Anders Behring Breivik, jugé pour le massacre de 77 personnes l'an dernier en Norvège, exécutait froidement les adolescents, ignorant leurs suppliques et achevant méthodiquement ceux qui gisaient au sol, ont témoigné des rescapés de la tuerie d'Utoya jeudi.

Au 16e jour du procès, le tribunal d'Oslo a entendu les témoignages déchirants de jeunes gens qui ont vu leurs camarades tomber sous les balles de Breivik sur l'île d'Utoya le 22 juillet 2011.

Ce jour-là, l'extrémiste de droite avait tué 69 personnes, dont une majorité d'adolescents, en ouvrant le feu dans un camp d'été du Mouvement de la Jeunesse travailliste, juste après avoir fait huit autres victimes avec un attentat à la bombe visant le siège du gouvernement à Oslo.

Lycéen de 18 ans, Lars Henrik Rytter Oeberg a raconté comment, depuis les eaux glaciales du lac où il s'était jeté, il avait vu Breivik se diriger vers un garçon qui tentait de se protéger la tête avec les bras et comment il lui avait tiré dessus.

«Il avait un visage de marbre», a affirmé le jeune homme venu à la barre avec le traditionnel pantalon rouge que portent les futurs bacheliers pendant la période festive qui précède le bac en Norvège.

«Il avait l'air très calme», a-t-il ajouté.

La défense de Breivik a insisté sur ce point pour faire pièce à un témoignage entendu la veille selon lequel l'extrémiste de 33 ans, dont la santé mentale est au coeur du procès, jubilait alors qu'il tirait sur les jeunes qu'il considère comme des «cibles légitimes» car appartenant à un mouvement qui fait, selon lui, la promotion de l'islam et du multiculturalisme en Norvège.

Quatorze corps seront retrouvés dans cette partie de l'île où plusieurs dizaines d'adolescents paniqués avaient tenté de se cacher avant d'être débusqués par le tueur.

Un autre témoin, Mohammed Abdulrahman, 20 ans, a détaillé comment Breivik, déguisé en policier, avait tiré sur une jeune fille qui venait vers lui, puis l'avait achevée alors qu'elle était à terre.

«On aurait dit qu'il lui a donné un coup de pied (pour voir si elle était encore en vie, NDLR).
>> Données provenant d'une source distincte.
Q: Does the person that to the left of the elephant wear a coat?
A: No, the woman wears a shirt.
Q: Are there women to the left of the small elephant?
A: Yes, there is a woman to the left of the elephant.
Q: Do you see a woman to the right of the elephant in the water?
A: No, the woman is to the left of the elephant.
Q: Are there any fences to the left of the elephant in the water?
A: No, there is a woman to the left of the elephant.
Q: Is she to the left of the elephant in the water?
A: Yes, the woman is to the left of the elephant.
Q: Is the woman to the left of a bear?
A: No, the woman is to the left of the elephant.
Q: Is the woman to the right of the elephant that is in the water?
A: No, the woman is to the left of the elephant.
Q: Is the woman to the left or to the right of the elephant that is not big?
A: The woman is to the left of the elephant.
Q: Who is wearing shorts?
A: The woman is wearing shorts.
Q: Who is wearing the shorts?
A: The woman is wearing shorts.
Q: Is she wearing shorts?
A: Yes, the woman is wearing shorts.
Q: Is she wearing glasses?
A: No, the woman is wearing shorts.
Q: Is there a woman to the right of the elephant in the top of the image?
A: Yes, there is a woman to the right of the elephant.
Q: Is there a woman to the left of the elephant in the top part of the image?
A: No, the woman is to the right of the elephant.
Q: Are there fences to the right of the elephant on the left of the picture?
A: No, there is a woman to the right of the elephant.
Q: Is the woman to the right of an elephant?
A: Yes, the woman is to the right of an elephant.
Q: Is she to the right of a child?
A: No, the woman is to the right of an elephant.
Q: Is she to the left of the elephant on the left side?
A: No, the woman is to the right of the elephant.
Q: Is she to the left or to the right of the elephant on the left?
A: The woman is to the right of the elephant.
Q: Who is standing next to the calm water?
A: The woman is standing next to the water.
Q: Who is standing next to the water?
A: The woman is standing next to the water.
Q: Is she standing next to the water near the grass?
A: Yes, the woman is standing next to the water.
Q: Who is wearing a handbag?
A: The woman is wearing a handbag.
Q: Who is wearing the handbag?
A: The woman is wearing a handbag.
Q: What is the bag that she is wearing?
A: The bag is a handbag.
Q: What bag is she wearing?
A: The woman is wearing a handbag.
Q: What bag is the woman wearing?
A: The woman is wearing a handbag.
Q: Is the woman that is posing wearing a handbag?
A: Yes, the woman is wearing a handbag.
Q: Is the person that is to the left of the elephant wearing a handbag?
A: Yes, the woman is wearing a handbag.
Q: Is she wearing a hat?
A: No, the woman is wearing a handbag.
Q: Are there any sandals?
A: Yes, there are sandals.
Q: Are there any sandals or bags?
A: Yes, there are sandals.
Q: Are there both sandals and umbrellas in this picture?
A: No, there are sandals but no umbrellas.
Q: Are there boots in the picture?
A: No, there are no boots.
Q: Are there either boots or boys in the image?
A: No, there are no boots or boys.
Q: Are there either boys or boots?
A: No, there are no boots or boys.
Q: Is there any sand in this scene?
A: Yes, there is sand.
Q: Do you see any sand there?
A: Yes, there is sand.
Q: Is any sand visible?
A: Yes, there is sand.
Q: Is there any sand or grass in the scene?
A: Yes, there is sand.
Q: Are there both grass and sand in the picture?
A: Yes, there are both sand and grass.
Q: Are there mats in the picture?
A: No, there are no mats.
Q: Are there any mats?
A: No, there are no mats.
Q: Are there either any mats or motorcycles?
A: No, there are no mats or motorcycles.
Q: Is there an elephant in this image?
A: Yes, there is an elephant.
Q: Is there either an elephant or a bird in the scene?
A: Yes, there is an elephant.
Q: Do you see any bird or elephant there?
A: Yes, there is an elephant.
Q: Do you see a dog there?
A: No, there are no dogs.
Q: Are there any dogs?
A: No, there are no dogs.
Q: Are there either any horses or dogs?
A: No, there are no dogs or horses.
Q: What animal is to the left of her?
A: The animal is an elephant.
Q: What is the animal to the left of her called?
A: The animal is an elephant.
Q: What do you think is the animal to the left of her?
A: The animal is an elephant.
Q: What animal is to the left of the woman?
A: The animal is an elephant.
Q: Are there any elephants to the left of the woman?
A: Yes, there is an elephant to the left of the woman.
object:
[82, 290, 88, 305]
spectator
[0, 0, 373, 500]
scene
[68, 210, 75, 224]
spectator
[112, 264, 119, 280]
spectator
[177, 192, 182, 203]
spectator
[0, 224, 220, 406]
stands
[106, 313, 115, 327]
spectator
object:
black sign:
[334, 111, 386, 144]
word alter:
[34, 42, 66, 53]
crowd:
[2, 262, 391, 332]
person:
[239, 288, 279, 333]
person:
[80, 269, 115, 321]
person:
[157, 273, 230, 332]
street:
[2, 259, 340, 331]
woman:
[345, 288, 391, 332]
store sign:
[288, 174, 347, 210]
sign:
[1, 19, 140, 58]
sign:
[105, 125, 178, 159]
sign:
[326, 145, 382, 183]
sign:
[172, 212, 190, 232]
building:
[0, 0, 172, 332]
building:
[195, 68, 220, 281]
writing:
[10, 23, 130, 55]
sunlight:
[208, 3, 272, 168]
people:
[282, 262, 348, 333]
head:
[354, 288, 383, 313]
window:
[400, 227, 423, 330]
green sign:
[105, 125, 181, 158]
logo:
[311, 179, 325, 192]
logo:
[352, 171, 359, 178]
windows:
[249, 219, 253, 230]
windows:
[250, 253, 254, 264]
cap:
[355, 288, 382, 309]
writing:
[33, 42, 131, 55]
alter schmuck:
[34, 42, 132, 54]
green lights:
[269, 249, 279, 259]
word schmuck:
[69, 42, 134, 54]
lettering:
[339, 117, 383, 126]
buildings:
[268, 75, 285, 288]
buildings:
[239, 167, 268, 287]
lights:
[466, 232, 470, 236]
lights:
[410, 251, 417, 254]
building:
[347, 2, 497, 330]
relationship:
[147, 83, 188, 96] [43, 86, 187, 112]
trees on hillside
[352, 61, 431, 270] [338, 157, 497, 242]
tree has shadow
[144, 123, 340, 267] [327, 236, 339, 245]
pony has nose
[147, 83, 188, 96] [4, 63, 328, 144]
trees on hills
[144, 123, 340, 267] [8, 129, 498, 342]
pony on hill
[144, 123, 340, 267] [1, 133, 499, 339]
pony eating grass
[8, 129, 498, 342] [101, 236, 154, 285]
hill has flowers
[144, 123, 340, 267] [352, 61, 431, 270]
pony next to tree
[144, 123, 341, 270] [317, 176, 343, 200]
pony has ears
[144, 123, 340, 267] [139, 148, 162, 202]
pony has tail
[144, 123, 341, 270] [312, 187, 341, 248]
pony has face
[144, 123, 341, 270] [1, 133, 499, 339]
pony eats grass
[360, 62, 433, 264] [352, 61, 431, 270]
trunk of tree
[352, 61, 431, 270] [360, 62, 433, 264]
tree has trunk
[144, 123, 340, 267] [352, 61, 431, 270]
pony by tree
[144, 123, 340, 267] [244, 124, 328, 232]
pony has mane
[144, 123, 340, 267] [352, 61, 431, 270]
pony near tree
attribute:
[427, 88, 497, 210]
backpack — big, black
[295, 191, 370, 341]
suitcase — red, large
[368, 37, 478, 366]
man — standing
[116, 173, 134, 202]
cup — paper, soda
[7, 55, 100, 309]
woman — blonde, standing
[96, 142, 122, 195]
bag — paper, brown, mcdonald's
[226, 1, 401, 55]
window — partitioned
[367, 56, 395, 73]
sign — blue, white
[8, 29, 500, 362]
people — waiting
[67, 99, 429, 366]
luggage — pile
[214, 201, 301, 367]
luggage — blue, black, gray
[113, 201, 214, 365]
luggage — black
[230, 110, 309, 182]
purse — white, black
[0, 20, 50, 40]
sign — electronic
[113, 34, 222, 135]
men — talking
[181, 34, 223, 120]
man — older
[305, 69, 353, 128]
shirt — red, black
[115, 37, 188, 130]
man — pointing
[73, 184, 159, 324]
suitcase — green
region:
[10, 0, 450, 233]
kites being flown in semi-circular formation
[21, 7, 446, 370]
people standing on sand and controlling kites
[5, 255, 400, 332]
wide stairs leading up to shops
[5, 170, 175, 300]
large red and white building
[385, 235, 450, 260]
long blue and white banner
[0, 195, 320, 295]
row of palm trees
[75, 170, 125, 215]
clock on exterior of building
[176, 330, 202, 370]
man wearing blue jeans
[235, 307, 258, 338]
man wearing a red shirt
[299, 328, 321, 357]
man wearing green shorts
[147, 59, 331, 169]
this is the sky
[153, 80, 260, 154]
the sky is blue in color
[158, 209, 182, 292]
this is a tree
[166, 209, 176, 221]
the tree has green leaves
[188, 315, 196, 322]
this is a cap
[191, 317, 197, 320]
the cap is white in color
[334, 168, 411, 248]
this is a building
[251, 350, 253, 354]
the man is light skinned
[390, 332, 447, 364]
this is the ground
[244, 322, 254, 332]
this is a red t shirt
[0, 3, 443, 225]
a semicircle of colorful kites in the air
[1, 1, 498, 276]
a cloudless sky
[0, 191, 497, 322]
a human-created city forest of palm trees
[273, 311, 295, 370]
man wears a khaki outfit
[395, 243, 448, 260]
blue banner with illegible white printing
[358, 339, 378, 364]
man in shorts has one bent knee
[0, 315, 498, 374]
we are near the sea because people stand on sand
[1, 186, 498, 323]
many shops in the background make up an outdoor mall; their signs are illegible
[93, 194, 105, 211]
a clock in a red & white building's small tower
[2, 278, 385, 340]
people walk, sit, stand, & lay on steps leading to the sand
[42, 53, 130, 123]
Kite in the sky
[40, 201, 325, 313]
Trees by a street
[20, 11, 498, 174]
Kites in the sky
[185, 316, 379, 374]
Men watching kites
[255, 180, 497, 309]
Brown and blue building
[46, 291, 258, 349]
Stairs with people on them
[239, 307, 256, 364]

Il a pris une autre arme et il lui a tiré dessus à environ 10 cm de distance», a déclaré le jeune homme d'origine irakienne.

À la fin de l'audience, Breivik est intervenu pour affirmer qu'il n'était jamais entré en contact physique avec ses victimes sur Utoya, mis à part la première, un vigile, à qui il avait serré la main.

Le même témoin dit avoir vu un peu plus tard Breivik abattre trois autres jeunes à bout portant.

«J'en ai entendu un qui disait «s'il te plaît, ne tire pas»», a expliqué Mohammed Abdulrahman, qui s'était lui aussi jeté à l'eau.

Peut-être plus encore que depuis le début du procès le 16 avril, la journée a été marquée par de très nombreuses effusions de larmes dans le public, où des parents de victimes laissaient éclater leurs sanglots.

Une jeune fille de 17 ans, Janne Hovland, a expliqué comment elle avait déjoué les balles du tueur pendant quelque 75 minutes et porté secours à deux de ses camarades en utilisant les rudiments de secourisme appris à l'école.

Au début de la fusillade, elle a d'abord cru à une blague de mauvais goût, a-t-elle dit.

«Je pensais que quelqu'un avait badigeonné les gens de ketchup et que tout cela, c'était une plaisanterie», a-t-elle témoigné.

Ce n'est qu'en voyant le sang s'échapper de la cuisse d'un garçon -l'un des deux jeunes à qui elle apportera des soins- qu'elle réalisera la gravité de la situation.

S'il est reconnu pénalement irresponsable, Breivik risque l'internement psychiatrique à vie. Responsable, il encourt 21 ans de prison, une peine qui pourrait être prolongée aussi longtemps qu'il sera jugé dangereux.

Les juges du tribunal d'Oslo devront trancher la question dans leur verdict attendu en juillet.